Ce blog était une époque, il a accompagné les joies et les peines de ce début d'année, jusqu'à aujourd'hui.
A me relire, à me souvenir, j'entends combien cette époque est derrière mon épaule et j'ai juste envie de me fendre d'un dernier volte-face pour la saluer, lui dire merci pour la conclusion qu'elle m'a offert.
Je me plais à être heureuse, à découvrir le calme, la mise en sourdine de mes peurs et j'appréhende avec sérénité et confiance la suite des aventures.
Il y a quelques regrets, quelques sentiments exacerbés que j'aurais pu m'épargner, des amitiés fânées, qui flairent aujourd'hui la pestilencielle odeur de moisissure, à l'instar de mes idéalisations chroniques et passagères qui faisait de moi ce que j'ai trop bien connu.
Consacrer des posts et des posts à ceux qui aujourd'hui ont parcouru des cents et des milles pour finalement échapper avec bonheur de mon horizon, c'était un chemin, qu'il fallait que j'arpente pour en être arriver à cet instant T où je peux enfin partager mes joies.

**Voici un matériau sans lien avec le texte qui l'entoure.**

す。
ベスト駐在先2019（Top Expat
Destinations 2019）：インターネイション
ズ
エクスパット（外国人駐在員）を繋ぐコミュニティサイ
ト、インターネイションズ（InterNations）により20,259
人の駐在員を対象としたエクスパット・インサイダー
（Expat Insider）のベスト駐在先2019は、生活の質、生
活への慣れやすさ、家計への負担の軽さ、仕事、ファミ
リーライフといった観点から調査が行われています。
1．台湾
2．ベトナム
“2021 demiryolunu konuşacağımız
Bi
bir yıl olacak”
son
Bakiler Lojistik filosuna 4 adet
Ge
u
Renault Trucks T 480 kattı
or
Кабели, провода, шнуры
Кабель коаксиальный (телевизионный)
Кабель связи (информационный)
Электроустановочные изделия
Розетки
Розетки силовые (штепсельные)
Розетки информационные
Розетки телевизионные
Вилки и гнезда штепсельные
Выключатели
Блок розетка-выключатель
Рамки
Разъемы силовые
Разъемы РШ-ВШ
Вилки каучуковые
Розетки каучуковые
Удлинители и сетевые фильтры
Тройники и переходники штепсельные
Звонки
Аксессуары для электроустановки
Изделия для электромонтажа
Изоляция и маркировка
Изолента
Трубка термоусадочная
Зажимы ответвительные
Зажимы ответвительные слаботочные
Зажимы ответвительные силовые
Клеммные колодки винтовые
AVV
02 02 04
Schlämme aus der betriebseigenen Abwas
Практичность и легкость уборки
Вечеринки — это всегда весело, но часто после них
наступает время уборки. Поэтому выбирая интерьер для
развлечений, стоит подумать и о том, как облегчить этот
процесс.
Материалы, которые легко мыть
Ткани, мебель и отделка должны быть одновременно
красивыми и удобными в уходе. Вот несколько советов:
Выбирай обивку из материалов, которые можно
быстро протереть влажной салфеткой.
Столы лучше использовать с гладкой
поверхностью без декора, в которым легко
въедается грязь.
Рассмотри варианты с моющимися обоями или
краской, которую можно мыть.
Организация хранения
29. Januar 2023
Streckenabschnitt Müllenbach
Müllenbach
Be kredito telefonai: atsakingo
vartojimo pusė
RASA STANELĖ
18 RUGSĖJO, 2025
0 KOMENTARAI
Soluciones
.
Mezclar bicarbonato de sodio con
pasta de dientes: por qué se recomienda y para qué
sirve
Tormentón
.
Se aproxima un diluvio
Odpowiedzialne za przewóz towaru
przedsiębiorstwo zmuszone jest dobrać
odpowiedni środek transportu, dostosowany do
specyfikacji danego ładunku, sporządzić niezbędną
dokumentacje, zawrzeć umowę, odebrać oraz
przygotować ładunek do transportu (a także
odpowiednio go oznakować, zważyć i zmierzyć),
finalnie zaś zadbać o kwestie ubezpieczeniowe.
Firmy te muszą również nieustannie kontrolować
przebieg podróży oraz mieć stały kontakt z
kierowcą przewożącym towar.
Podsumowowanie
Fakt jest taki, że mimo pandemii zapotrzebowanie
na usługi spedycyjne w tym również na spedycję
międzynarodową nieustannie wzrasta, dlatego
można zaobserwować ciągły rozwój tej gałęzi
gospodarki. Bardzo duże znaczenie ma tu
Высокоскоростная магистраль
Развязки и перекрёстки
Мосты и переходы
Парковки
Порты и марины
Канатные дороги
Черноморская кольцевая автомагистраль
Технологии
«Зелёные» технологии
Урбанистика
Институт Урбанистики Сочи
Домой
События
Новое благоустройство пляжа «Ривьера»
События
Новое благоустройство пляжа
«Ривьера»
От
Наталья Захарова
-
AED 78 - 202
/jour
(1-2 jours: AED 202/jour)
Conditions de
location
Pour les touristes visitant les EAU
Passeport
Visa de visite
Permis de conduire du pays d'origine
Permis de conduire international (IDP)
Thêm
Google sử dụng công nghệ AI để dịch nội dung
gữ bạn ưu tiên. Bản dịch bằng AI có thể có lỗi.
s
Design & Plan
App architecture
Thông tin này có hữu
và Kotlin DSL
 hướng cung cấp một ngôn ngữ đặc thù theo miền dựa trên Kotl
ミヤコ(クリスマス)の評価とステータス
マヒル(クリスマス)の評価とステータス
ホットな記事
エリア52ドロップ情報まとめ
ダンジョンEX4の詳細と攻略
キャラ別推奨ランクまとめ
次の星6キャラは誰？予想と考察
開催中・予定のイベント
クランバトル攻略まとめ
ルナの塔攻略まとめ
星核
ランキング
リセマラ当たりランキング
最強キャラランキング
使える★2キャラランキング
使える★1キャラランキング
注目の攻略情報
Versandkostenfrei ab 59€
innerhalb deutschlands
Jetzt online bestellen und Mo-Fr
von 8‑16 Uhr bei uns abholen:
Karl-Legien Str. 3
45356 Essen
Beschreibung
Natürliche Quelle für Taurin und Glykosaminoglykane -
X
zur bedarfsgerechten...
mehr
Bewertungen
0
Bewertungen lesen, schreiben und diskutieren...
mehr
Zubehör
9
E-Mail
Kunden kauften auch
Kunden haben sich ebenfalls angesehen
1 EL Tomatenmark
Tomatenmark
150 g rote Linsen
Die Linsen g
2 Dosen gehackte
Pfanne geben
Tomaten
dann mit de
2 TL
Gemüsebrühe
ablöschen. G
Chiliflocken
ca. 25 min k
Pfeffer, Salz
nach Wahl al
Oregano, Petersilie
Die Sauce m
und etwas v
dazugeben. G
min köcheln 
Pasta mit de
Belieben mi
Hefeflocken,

Il m'a fallu des jours, des heures d'errance, pour avoir enfin la conviction que la pente était dangereusement abrupte, que la paix m'attendait en des lieux plus sûrs. Il ne me reste qu'à savourer la tranquilité des instants, faire un saut à Martigues où Apolline trempera dans le baptistère, achever les semaines chaudes et légères à Clairis sur la terrasse ombragée face au lac, faire écho à toutes les polyphonies écoutées en foulant les criques corses pour mes 27 ans, se dire que ce sera notre premier été indien mais sûrement pas le dernier.
Mais jusqu'à nouvel ordre, je décide de garder précieusement le contenu de mon alégresse dans notre cocon, construit jour après jour avec ferveur et amour véritable, préférant la douceur des amitiés proches à un déballage impudique qui ne m'apporte à cette heure plus rien.
Merci à tous ceux qui sont passés par ici et qui ont soutenu mes écrits parfois maladroits au parfum trop prononcé d'éthylène dont je suis aujourd'hui écoeurée. Une page se tourne comme on dit, je souhaite à tous la paix salvatrice qui m'a été confiée.